Maulid Nabi Muhammad SAW sering kita rayakan, namun sebagain dari kita kurang bisa merasakan
hikmah maulid nabi tersebut. Entah apa karena kita sibuk dengan kepentingan dunia kita, pekerjaan kita atau karena kita kurang mencintai nabi muhammad SAW yang menjadi panutan umat muslim. Jurug.blogspot.com mencoba untuk mengajak pembaca sekalian mencari tahu
hikmah maulid nabi. Disetiap kita mengingat sosok Nabi Besar Muhammad SAW terutama di saat peringatan Maulid setiap tahun dimana sering deceritakan ulang tentang latar belakang beliau serta perjalanan hidup juga kesehariannya. Disaat itu pula kita menjadi semakin rindu dengan sosok beliau, apalagi ditengah kedangkalan akhlak serta budi pekerti yang merosot saat ini, kita sangat merindukan sosok pemimpin sebagaimana sosok bijaksana dari Nabi Muhammad.
Salah satu sikap mulia yang lekat dengan pribadi Nabi Muhammad adalah kejujuran dan tanggung jawab. Berkat dua hal itulah, Muhammad diganjar dengan julukan Al Amin oleh masyarakat setempat, baik pengikutnya maupun yang memusuhinya. Selain bakat kepemimpinan yang menonjol, sejak belia Nabi sudah terlibat gerakan moral Hilful Fudul atau sumpah keutamaan. Itulah gerakan demi membela keadilan dan kebenaran kepada siapa pun.
Jujur, berani menanggung risiko, dan bertanggung jawab itulah warisan mulia kepemimpinan Nabi yang mestinya ditauladani para pemimpin dan elite kita. Faktanya, amat susah menemukan elite kiita bersikap dan berperilaku mencontoh Nabi. Menemukan kejujuran saja misalnya, sudah sesulit mencari jarum dalam tumpukan jerami. Padahal, kejujuran saja belum cukup untuk menjadi modal bagi pemimpin.
Fakta sulitnya menemukan kejujuran itu berbanding terbalik dengan anjuran meneladani sikap dan perbuatan Nabi. Di mimbar-mimbar maupun dalam teks-teks tulisan, hampir saban waktu kita mendengar para pemimpin dan penganjur mengajak kita mencontoh sikap dan perilaku Muhammad.
Akan tetapi yang kita jumpai hari-hari ini justru kian lekatnya hipokrisi atas fakta yang sudah telanjang. Soal pro dan kontra penyebutan nama dalam pandangan akhir Pansus Angket Bank Century, misalnya, menunjukkan bahwa kejujuran masih terus dikalahkan oleh kepentingan sempit yang bersifat jangka pendek.

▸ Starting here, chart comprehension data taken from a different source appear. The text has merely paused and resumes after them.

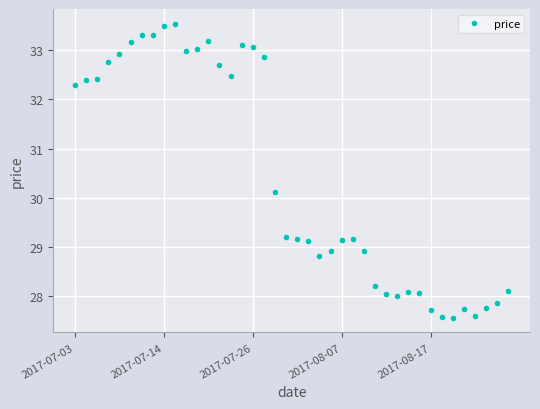

True or false: the data has more than 0 interior local peaks.

True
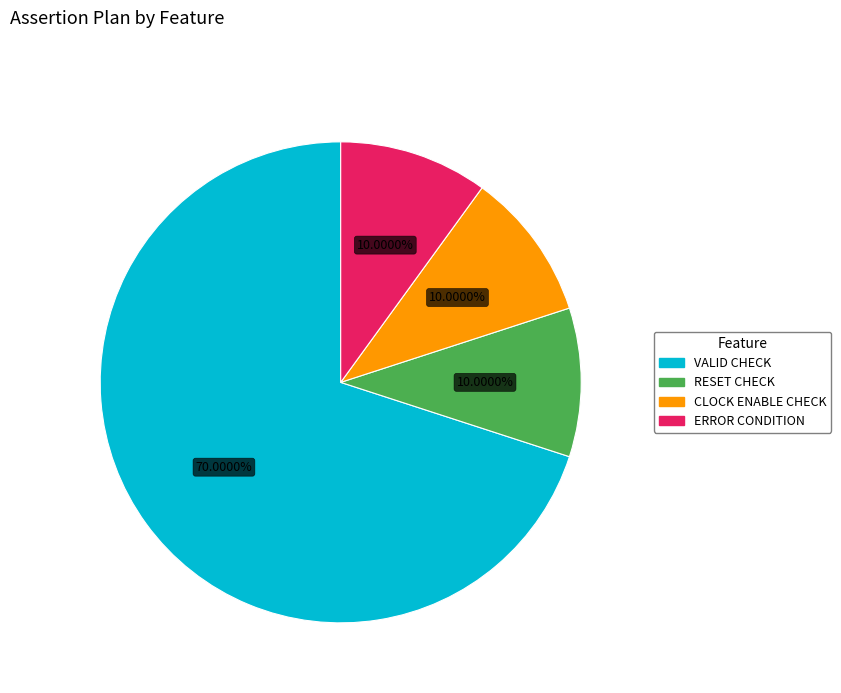

The ERROR CONDITION slice represents 1% of the pie. True or false?

False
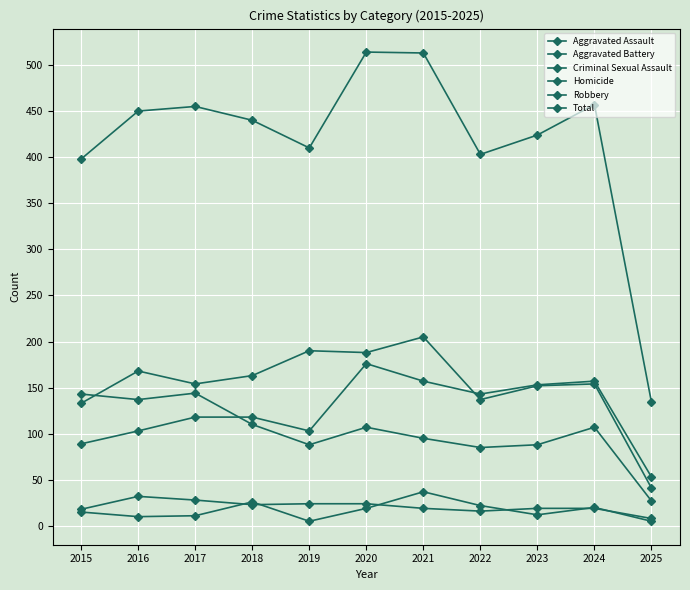

At which label does Aggravated Assault first exceed 118?

2020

Mengapa sekadar menyebut nama yang dalam pokok perkara sudah terang-benderang dinyatakan bermasalah mesti diperdebatkan? Bukankah kalau ada kesalahan mesti ada nama yang bertanggung jawab? Menjadi pemimpin yang menempatkan Nabi Muhammad sebagai teladan mestinya berani mengambil risiko dan bertanggung jawab. Bukan sebaliknya, buang badan dan melemparkan tanggung jawab itu kepada anak buah. Bukan pula pemimpin yang gemar menyebut orang lain telah memfitnah, padahal yang hendak disuarakan oleh orang itu adalah kebenaran.
Maulid Nabi bukan sekadar peringatan untuk seruan. Maulid Nabi juga merupakan momentum untuk merenung dan mulai berbuat sesuai apa yang diajarkan dan diperbuat oleh Nabi. Untuk para pemimpin di negeri ini, Maulid Nabi mestinya menggerakkan mereka untuk jujur, berani mengambil risiko, dan bertanggung jawab.